### 所给材料

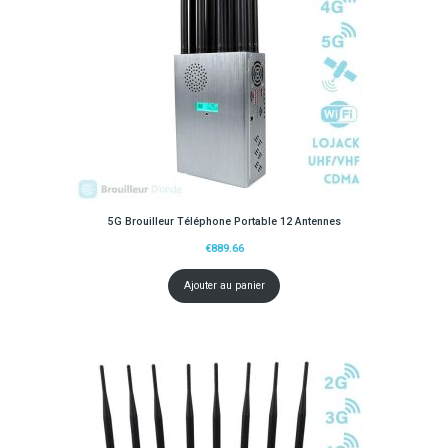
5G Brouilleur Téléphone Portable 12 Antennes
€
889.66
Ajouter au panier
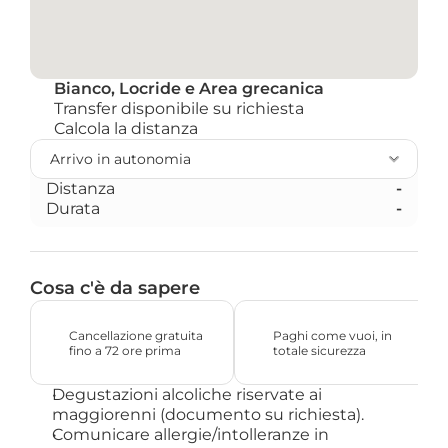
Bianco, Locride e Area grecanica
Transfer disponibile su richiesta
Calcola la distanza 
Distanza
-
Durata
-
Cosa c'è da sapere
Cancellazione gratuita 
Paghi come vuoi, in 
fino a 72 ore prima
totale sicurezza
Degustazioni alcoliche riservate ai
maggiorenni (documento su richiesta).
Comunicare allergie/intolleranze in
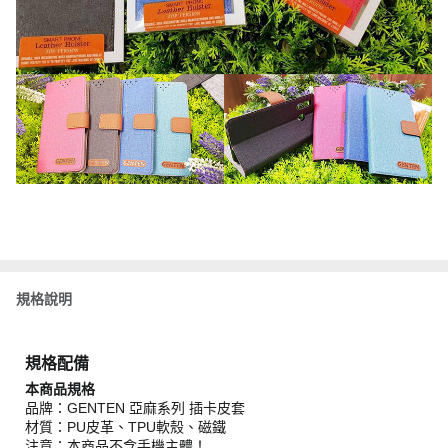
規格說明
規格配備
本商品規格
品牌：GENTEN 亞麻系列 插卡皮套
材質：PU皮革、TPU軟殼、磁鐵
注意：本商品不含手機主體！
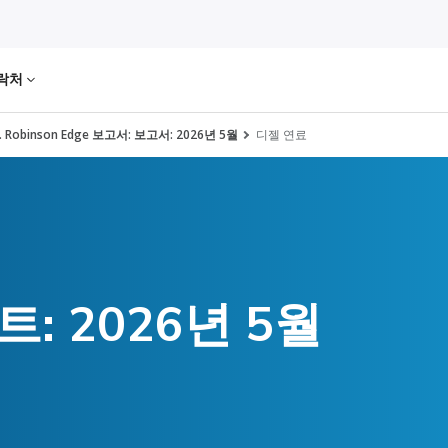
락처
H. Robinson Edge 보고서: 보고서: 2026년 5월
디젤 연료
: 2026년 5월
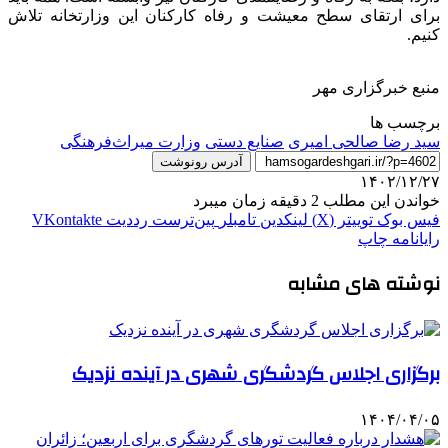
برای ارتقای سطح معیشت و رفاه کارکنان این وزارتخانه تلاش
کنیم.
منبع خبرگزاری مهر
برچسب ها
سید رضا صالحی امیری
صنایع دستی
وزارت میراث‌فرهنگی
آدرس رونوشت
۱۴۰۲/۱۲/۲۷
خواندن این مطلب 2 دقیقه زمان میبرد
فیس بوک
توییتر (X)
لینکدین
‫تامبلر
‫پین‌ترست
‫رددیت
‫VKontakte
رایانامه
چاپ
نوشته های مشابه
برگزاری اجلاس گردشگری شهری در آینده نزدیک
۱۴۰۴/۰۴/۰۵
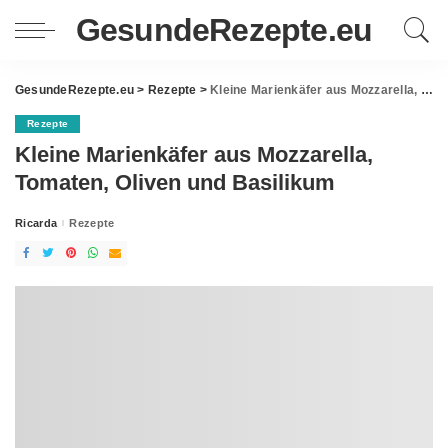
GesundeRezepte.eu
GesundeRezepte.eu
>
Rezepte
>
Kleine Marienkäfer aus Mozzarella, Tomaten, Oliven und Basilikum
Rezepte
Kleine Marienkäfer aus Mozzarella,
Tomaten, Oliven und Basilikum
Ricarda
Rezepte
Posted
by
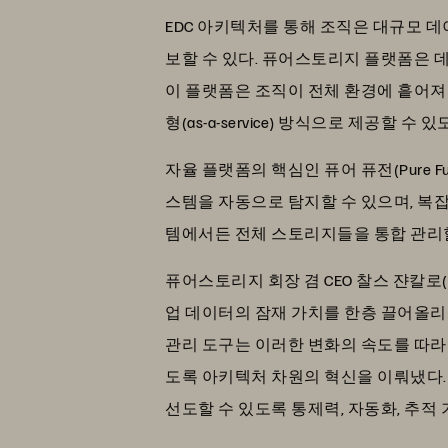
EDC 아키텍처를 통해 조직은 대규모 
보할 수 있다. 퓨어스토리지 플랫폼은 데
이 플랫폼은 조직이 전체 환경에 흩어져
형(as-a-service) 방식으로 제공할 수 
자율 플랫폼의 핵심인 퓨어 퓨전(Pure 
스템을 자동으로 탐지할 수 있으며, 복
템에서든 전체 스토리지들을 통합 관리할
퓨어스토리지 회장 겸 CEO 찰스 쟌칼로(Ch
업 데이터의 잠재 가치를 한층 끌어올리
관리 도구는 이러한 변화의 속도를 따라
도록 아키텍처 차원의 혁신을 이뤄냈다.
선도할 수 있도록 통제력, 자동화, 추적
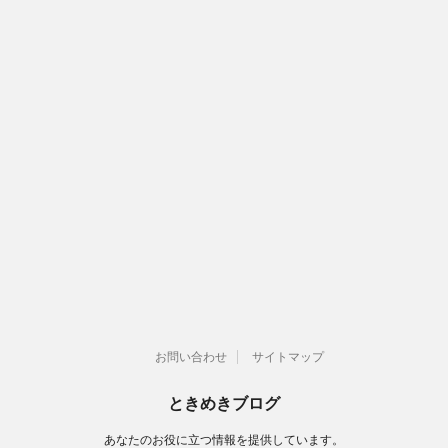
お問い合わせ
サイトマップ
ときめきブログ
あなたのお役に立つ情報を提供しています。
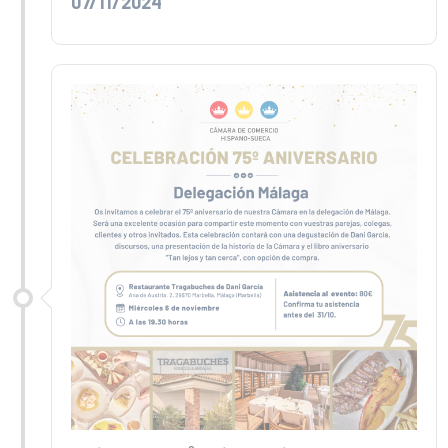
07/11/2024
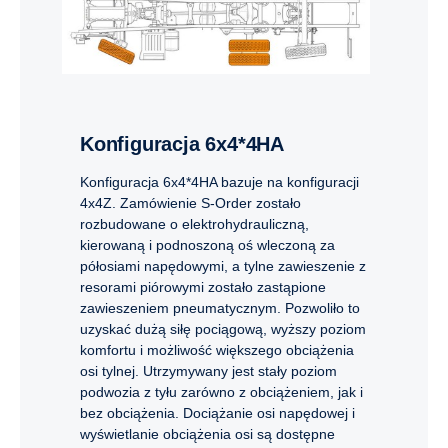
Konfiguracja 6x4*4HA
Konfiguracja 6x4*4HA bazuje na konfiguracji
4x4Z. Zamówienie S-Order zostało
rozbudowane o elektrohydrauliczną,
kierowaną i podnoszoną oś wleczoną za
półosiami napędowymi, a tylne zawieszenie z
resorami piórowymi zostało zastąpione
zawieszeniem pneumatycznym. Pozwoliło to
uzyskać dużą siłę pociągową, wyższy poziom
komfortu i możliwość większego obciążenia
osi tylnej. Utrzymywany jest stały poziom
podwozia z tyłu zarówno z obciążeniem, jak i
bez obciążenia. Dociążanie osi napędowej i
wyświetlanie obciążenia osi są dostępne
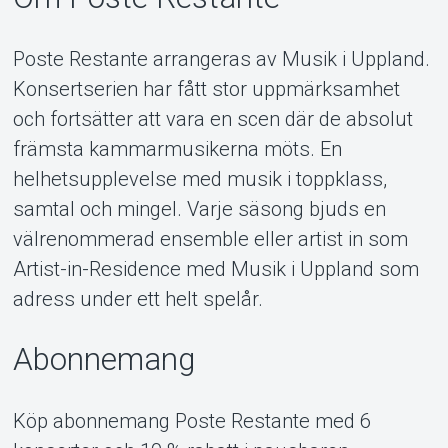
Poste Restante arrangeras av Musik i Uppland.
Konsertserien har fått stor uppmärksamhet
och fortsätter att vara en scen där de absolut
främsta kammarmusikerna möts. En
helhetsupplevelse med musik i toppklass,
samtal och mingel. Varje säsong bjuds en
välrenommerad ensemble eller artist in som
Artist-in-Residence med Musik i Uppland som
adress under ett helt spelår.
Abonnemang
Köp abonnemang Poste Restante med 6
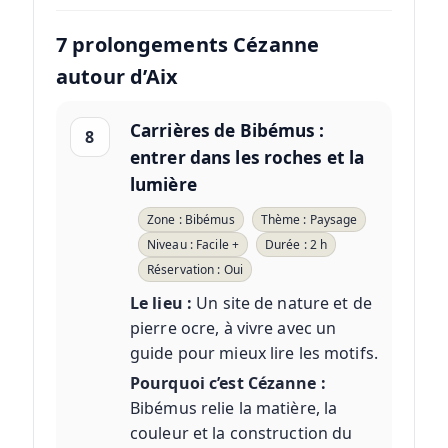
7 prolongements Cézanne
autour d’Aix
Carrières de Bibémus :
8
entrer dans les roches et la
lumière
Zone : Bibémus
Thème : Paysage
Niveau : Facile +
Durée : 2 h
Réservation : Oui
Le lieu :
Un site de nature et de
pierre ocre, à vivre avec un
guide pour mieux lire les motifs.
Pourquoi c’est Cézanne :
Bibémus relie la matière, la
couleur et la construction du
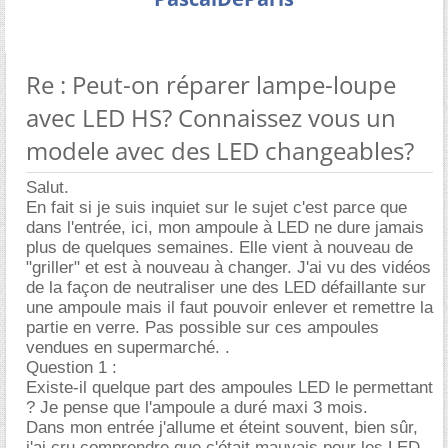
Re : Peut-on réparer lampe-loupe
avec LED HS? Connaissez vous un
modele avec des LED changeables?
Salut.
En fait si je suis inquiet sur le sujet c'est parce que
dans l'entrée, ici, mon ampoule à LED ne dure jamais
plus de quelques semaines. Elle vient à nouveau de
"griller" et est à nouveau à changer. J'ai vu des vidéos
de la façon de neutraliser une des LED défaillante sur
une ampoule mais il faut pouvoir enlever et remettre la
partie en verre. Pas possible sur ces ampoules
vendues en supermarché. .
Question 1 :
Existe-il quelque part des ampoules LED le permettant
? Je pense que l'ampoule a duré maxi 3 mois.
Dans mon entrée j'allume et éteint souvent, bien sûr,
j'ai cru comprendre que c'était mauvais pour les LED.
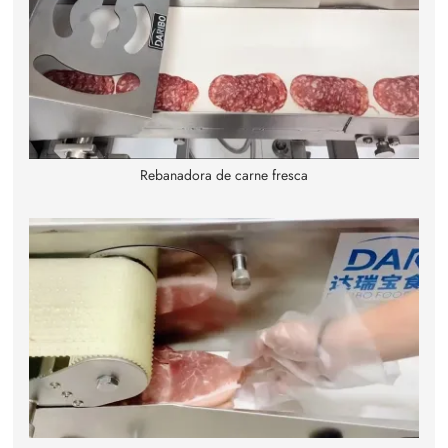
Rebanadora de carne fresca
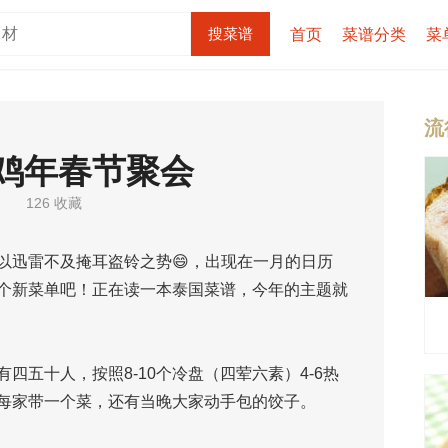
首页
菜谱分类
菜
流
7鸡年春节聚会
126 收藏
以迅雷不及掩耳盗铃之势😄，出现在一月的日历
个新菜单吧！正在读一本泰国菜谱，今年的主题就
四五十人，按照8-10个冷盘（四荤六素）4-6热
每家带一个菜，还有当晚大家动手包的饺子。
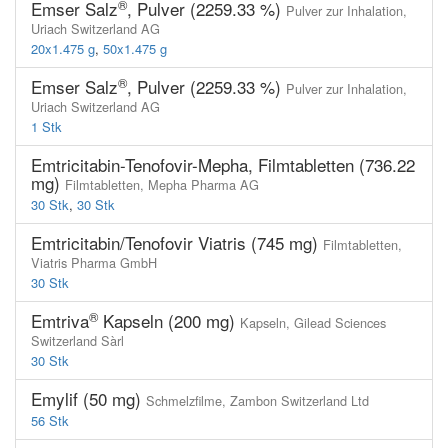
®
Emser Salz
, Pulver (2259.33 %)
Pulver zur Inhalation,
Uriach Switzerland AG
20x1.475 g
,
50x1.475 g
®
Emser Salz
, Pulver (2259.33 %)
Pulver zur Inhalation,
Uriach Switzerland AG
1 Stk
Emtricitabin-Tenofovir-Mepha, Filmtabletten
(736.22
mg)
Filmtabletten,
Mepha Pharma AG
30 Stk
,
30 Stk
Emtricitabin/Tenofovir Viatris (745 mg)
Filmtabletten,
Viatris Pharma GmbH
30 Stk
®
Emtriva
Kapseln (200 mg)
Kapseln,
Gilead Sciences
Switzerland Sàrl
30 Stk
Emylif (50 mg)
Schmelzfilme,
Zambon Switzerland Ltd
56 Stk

### 题目要求
请把上面材料从开头到含有"Ajouter au panier"的那一行（含该行）逐字重打一遍，答案中不要包含图片。

### 作答
5G Brouilleur Téléphone Portable 12 Antennes
€
889.66
Ajouter au panier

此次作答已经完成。